Die Beklagte ist der Ansicht, durch diesen Hinweis sei der Verbraucher hinreichend informiert, zumal im Eingangsbereich sämtlicher Filialen der Unternehmensgruppe B O jeweils ein Aushang angebracht sei, aus dem ersichtlich sei, wer die die Filiale betreibende Regionalgesellschaft sei und unter welcher Anschrift diese zu erreichen sei.

Entscheidungsgründe

Die Klage ist begründet.

Der Unterlassungsanspruch des Klägers ergibt sich aus §§ 8 Abs. 1, Abs. 3 Nr. 2, 3, 5 a Abs. 2, Abs. 3 Nr. 2 UWG.

Die Klagebefugnis des Klägers ist höchstrichterlich anerkannt und bedarf keiner weiteren Ausführung.

Die Beklagte hat mit der beanstandeten Werbung eine unlautere irreführende Werbung im Sinne von §§ 5 a Abs. 2, Abs. 3 Nr. 2 UWG vorgenommen. Denn sie hat wesentliche Informationspflichten verletzt. Nach der zitierten Vorschrift müssen nämlich Identität und Anschrift des Unternehmers angegeben werden. Hierbei reicht es nicht aus, dass der Verbraucher sich die entsprechenden Informationen über eine Internetseite beschaffen kann (vgl.: OLG Hamm, Beschluss vom 14.09.2011, Aktenzeichen 4 W 64/11). Weitere Informationen hat die Beklagte aber hinsichtlich ihrer Identität und ihrer Anschrift in der streitgegenständlichen Werbung nicht gegeben. Sie hat auch nicht über ihre Einkaufsgesellschaften oder die Filialen informiert.

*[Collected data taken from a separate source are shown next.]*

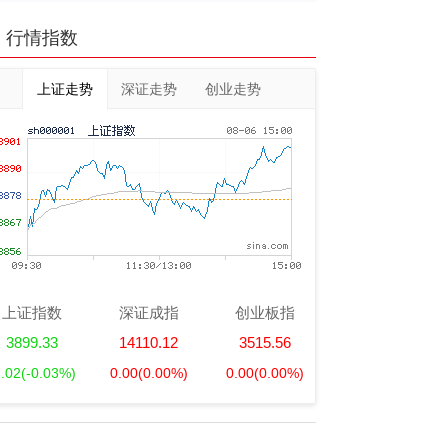
行情指数
上证走势
深证走势
创业走势
上证指数
深证成指
创业板指
3899.33
14110.12
3515.56
1.02
(-0.03%)
0.00
(0.00%)
0.00
(0.00%)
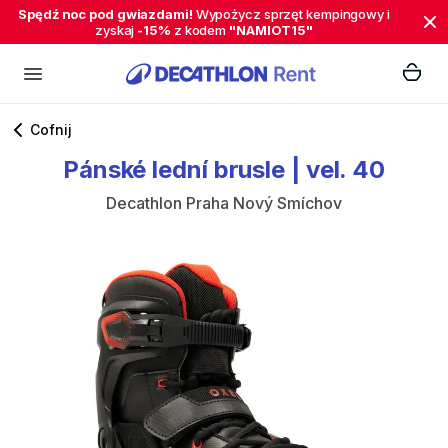
Spędź noc pod gwiazdami!
Wypożycz sprzęt kempingowy i
zyskaj
-15%
z kodem
"NAMIOT15"
Cofnij
Pánské
lední
brusle
|
vel.
40
Decathlon Praha Nový Smíchov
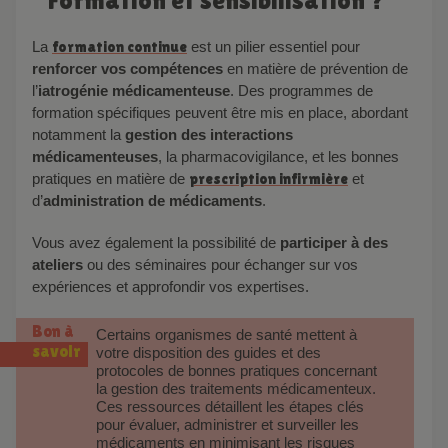
Formation et sensibilisation ?
La
formation continue
est un pilier essentiel pour
renforcer vos compéte
nces
en matière de prévention de
l’
iatrogénie médicamenteuse
. Des programmes de
formation spécifiques peuvent être mis en place, abordant
notamment la
gestion des interactions
médicamenteuses
, la pharmacovigilance, et les bonnes
pratiques en matière de
prescription infirmière
et
d’
administration de médicaments
.
Vous avez également la possibilité de
participer à des
ateliers
ou des séminaires pour échanger sur vos
expériences et approfondir vos expertises.
Bon à
Certains organismes de santé mettent à
savoir
votre disposition des guides et des
protocoles de bonnes pratiques concernant
la gestion des traitements médicamenteux.
Ces ressources détaillent les étapes clés
pour évaluer, administrer et surveiller les
médicaments en minimisant les risques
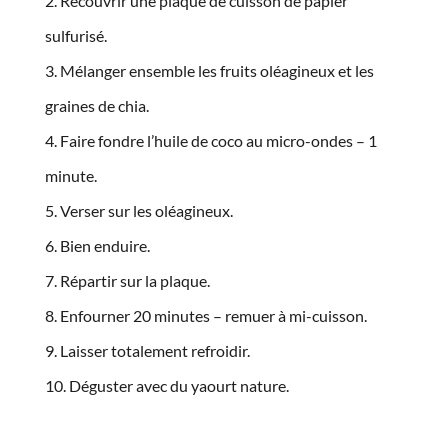
Recouvrir une plaque de cuisson de papier
sulfurisé.
Mélanger ensemble les fruits oléagineux et les
graines de chia.
Faire fondre l’huile de coco au micro-ondes – 1
minute.
Verser sur les oléagineux.
Bien enduire.
Répartir sur la plaque.
Enfourner 20 minutes – remuer à mi-cuisson.
Laisser totalement refroidir.
Déguster avec du yaourt nature.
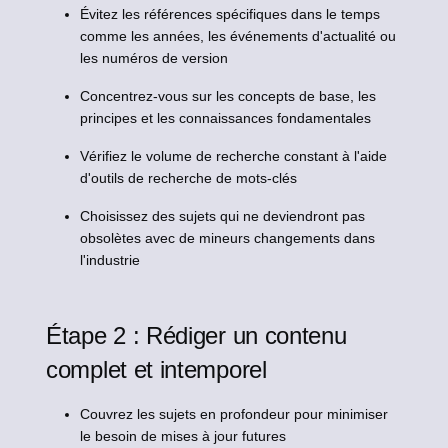
Évitez les références spécifiques dans le temps
comme les années, les événements d'actualité ou
les numéros de version
Concentrez-vous sur les concepts de base, les
principes et les connaissances fondamentales
Vérifiez le volume de recherche constant à l'aide
d'outils de recherche de mots-clés
Choisissez des sujets qui ne deviendront pas
obsolètes avec de mineurs changements dans
l'industrie
Étape 2 : Rédiger un contenu
complet et intemporel
Couvrez les sujets en profondeur pour minimiser
le besoin de mises à jour futures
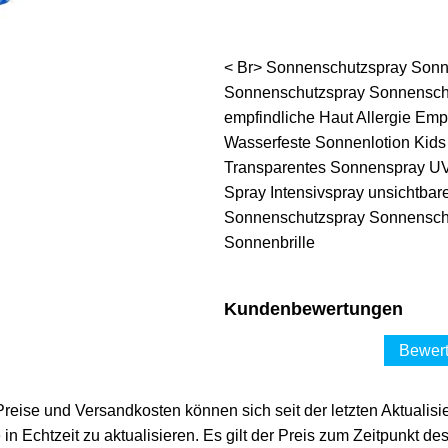
< Br> Sonnenschutzspray Sonn
Sonnenschutzspray Sonnenschut
empfindliche Haut Allergie Em
Wasserfeste Sonnenlotion Kids
Transparentes Sonnenspray UV 
Spray Intensivspray unsichtba
Sonnenschutzspray Sonnenschu
Sonnenbrille
Kundenbewertungen
Bewert
 Preise und Versandkosten können sich seit der letzten Aktualisi
in Echtzeit zu aktualisieren. Es gilt der Preis zum Zeitpunkt de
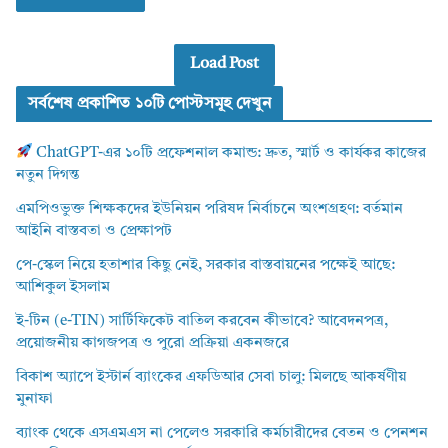
Load Post
সর্বশেষ প্রকাশিত ১০টি পোস্টসমূহ দেখুন
ChatGPT-এর ১০টি প্রফেশনাল কমান্ড: দ্রুত, স্মার্ট ও কার্যকর কাজের
নতুন দিগন্ত
এমপিওভুক্ত শিক্ষকদের ইউনিয়ন পরিষদ নির্বাচনে অংশগ্রহণ: বর্তমান
আইনি বাস্তবতা ও প্রেক্ষাপট
পে-স্কেল নিয়ে হতাশার কিছু নেই, সরকার বাস্তবায়নের পক্ষেই আছে:
আশিকুল ইসলাম
ই-টিন (e-TIN) সার্টিফিকেট বাতিল করবেন কীভাবে? আবেদনপত্র,
প্রয়োজনীয় কাগজপত্র ও পুরো প্রক্রিয়া একনজরে
বিকাশ অ্যাপে ইস্টার্ন ব্যাংকের এফডিআর সেবা চালু: মিলছে আকর্ষণীয়
মুনাফা
ব্যাংক থেকে এসএমএস না পেলেও সরকারি কর্মচারীদের বেতন ও পেনশন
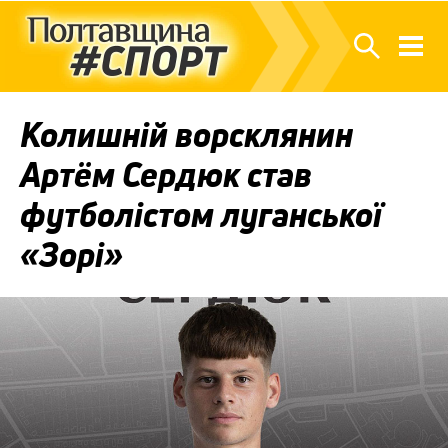
Колишній ворсклянин
Артём Сердюк став
футболістом луганської
«Зорі»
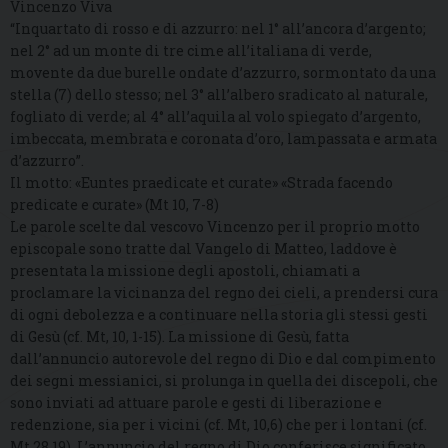
Vincenzo Viva
“Inquartato di rosso e di azzurro: nel 1° all’ancora d’argento;
nel 2° ad un monte di tre cime all’italiana di verde,
movente da due burelle ondate d’azzurro, sormontato da una
stella (7) dello stesso; nel 3° all’albero sradicato al naturale,
fogliato di verde; al 4° all’aquila al volo spiegato d’argento,
imbeccata, membrata e coronata d’oro, lampassata e armata
d’azzurro”.
Il motto: «Euntes praedicate et curate» «Strada facendo
predicate e curate» (Mt 10, 7-8)
Le parole scelte dal vescovo Vincenzo per il proprio motto
episcopale sono tratte dal Vangelo di Matteo, laddove è
presentata la missione degli apostoli, chiamati a
proclamare la vicinanza del regno dei cieli, a prendersi cura
di ogni debolezza e a continuare nella storia gli stessi gesti
di Gesù (cf. Mt, 10, 1-15). La missione di Gesù, fatta
dall’annuncio autorevole del regno di Dio e dal compimento
dei segni messianici, si prolunga in quella dei discepoli, che
sono inviati ad attuare parole e gesti di liberazione e
redenzione, sia per i vicini (cf. Mt, 10,6) che per i lontani (cf.
Mt 28,19). L’annuncio del regno di Dio conferisce significato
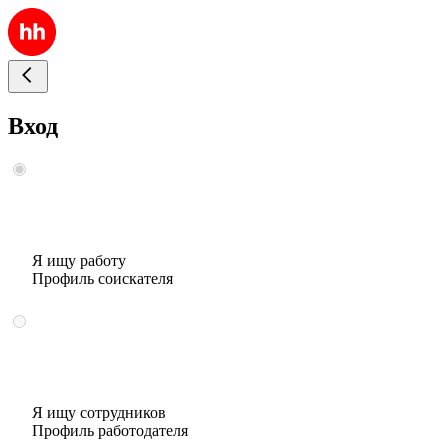
Вход
Я ищу работу
Профиль соискателя
Я ищу сотрудников
Профиль работодателя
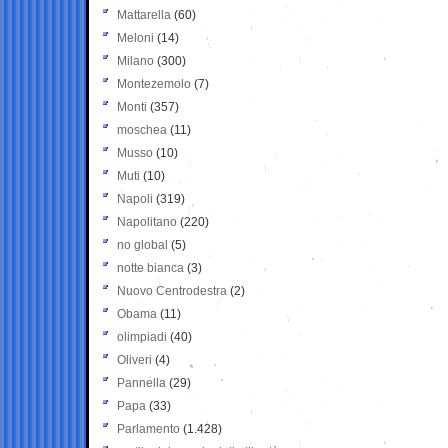
Mattarella
(60)
Meloni
(14)
Milano
(300)
Montezemolo
(7)
Monti
(357)
moschea
(11)
Musso
(10)
Muti
(10)
Napoli
(319)
Napolitano
(220)
no global
(5)
notte bianca
(3)
Nuovo Centrodestra
(2)
Obama
(11)
olimpiadi
(40)
Oliveri
(4)
Pannella
(29)
Papa
(33)
Parlamento
(1.428)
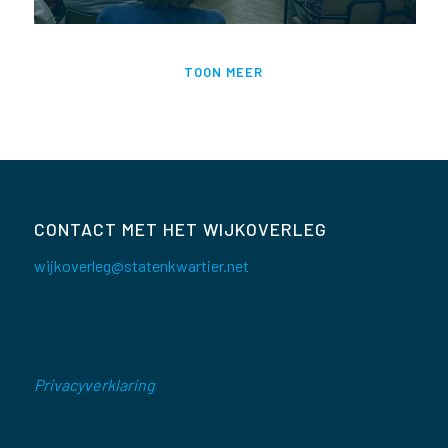
TOON MEER
CONTACT MET HET WIJKOVERLEG
wijkoverleg@statenkwartier.net
Privacyverklaring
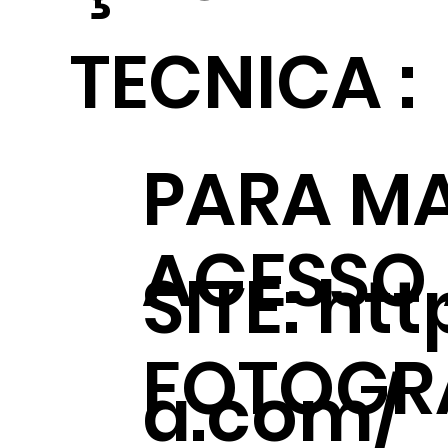
TECNICA :
PARA MA
ACESSO
SITE:
htt
FOTOGRÁ
a.com/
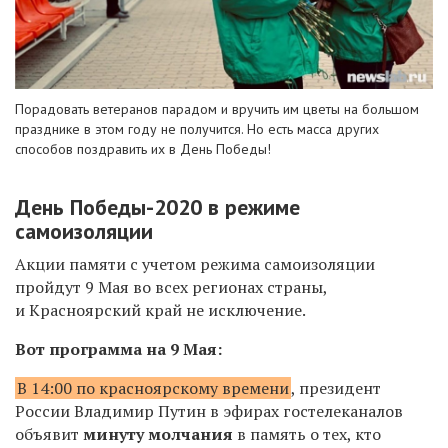
Порадовать ветеранов парадом и вручить им цветы на большом
празднике в этом году не получится. Но есть масса других
способов поздравить их в День Победы!
День Победы-2020 в режиме
самоизоляции
Акции памяти с учетом режима самоизоляции
пройдут 9 Мая во всех регионах страны,
и Красноярский край не исключение.
Вот программа на 9 Мая:
В 14:00 по красноярскому времени
, президент
России Владимир Путин в эфирах гостелеканалов
объявит
минуту молчания
в память о тех, кто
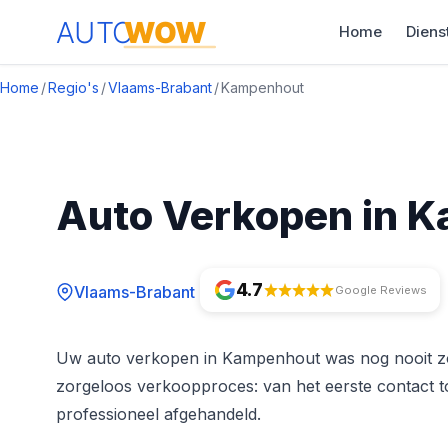
Home
Diens
Home
/
Regio's
/
Vlaams-Brabant
/
Kampenhout
Auto Verkopen in 
4.7
Vlaams-Brabant
Google Reviews
Uw auto verkopen in Kampenhout was nog nooit 
zorgeloos verkoopproces: van het eerste contact to
professioneel afgehandeld.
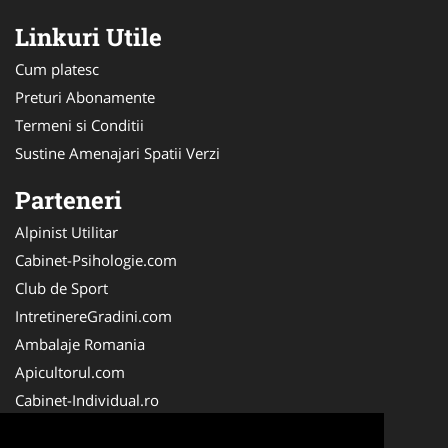
Linkuri Utile
Cum platesc
Preturi Abonamente
Termeni si Conditii
Sustine Amenajari Spatii Verzi
Parteneri
Alpinist Utilitar
Cabinet-Psihologie.com
Club de Sport
IntretinereGradini.com
Ambalaje Romania
Apicultorul.com
Cabinet-Individual.ro
CentruInchirieri.ro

Wie die Beklagte ihre Werbung in der Zukunft konkret umgestaltet, um den gesetzlichen Anforderungen genüge zu tun, bleibt ihrer Entscheidung vorbehalten. Der Einwand der Beklagten, die Umgestaltung der Werbung sei mit hohen Kosten verbunden und organisatorisch nur schwer beherrschbar, greift nicht. Denn die Vorgaben des § 5 a Abs. 3 Nr. 2 UWG sind eindeutig. Der Verbraucherschutz gebietet es, dass der Verbraucher bereits im Zusammenhang mit der Kenntnisnahme vom Inhalts der Warenprospekte die Informationen erhält, die es ihm unmittelbar ermöglichen, in Kontakt mit dem Werbenden oder dem von ihm vertretenen Unternehmen zu treten, ohne dass er Internetseiten aufrufen oder sich zum Geschäftslokal begeben muss (vgl. OLG Hamm, wie oben zitiert).

Der Verstoß gegen § 5 a Abs. 2, Abs. 3 Nr. 2 UWG ist auch wettbewerbsrechtlich relevant, weil es sich um die Verletzung wesentlicher Informationspflichten handelt.

Der Anspruch auf Erstattung der Abmahnkosten ergibt sich aus § 12 Abs. 1 S. 2 UWG.

Die Nebenentscheidungen folgen aus §§ 91 Abs. 1, 709 ZPO.